Our MQ server configuration, with CPU cores of 64C and above, is a bit “petty” to do this with 3 threads. This parameter can be tuned.

ServerWorkerThreads: In Netty’s threading model, events are propagated (encoded and decoded) by default in the IO thread, which is the thread of the Selector object mentioned above. To reduce the pressure on the IO thread, RocketMQ defines a separate thread pool for event propagation. That is, IO threads are only responsible for network reads and writes. Read data is decoded and written data is encoded in a separate thread pool. The number of threads in the pool is specified by serverWorkerThreads.

Seeing this finally makes my heart swell, feeling closer and closer to the truth. I set the first wave of parameter optimization to serverSelectorThreads=16 and serverWorkerThreads=32, which was verified in the production environment.

After more than a month of verification, when the number of cluster machines is reduced (after double 11), only a very small number of message sending timeout occurs, which can be ignored basically.

Tips: For a detailed explanation of Netty threading, please refer to the illustration of Netty Threading model, follow the public account, reply to NPDF, and get a free PDF of Netty Channel.

Insert a picture description here

3, summarize


This article describes the author’s efforts to troubleshoot MQ send timeouts, and finally locate the RocketMQ server about network communication thread model parameter Settings.

The reason why it took so long is that I was misled by my “experience”. In the past, I directly attributed the timeout to the network.

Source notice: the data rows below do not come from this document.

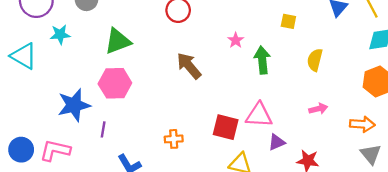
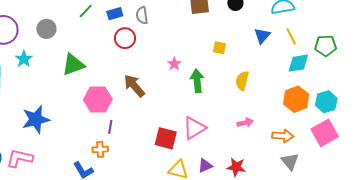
cyan star: (60, 34) -> (24, 59), turned -30
pink hexagon: (115, 83) -> (98, 100), moved
pink triangle: (259, 115) -> (194, 128), turned -35
purple line: (103, 129) -> (110, 127), moved
orange cross: (174, 139) -> (100, 149), moved
purple triangle: (277, 142) -> (205, 166), moved

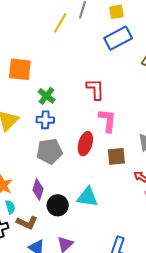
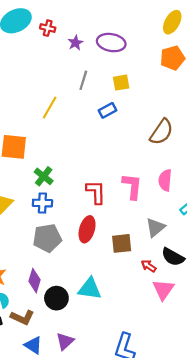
yellow line: (60, 23) -> (50, 108), moved
blue rectangle: (118, 38) -> (108, 110), moved, size x0.6
red L-shape: (95, 89) -> (96, 192), moved
pink L-shape: (108, 120) -> (132, 186), moved

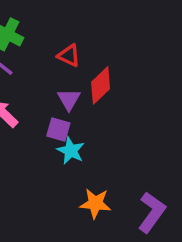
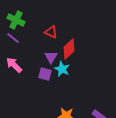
cyan star: (71, 151) -> (62, 69), moved

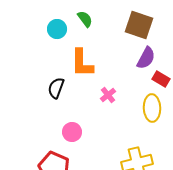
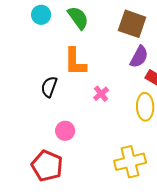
green semicircle: (85, 19) -> (78, 18), size x1.4
cyan circle: (57, 29) -> (41, 15), moved

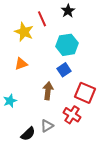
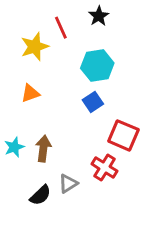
yellow star: (24, 32) -> (35, 47), turned 30
brown arrow: (48, 91) -> (43, 149), moved

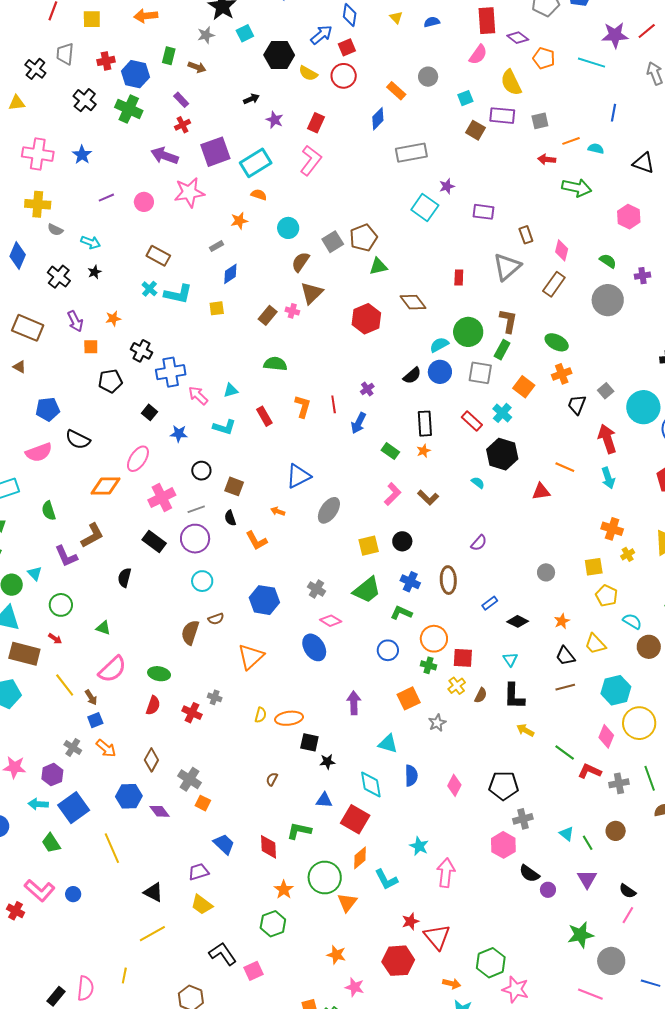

The reason was that RocketMQ wrote PageCache data very well, and there were almost no write requests exceeding 100ms. The entire network communication layer is not considered.


Well, this article is introduced here, key three even (attention, like, message) is the biggest encouragement to me, of course, can add the author wechat: DINGwPMz, remarks CSDN, common exchange and discussion.

Finally, share a core RocketMQ ebook with me and you will gain experience in the operation and maintenance of billions of message flows.

Access: wechat search “Middleware Interest circle”, reply RMQPDF can be obtained.

Middleware interest circle

RocketMQ Technology Insider author maintenance, mainly into the system analysis of JAVA mainstream middleware architecture and design principles, to build a complete Internet distributed architecture system, help break the workplace bottleneck.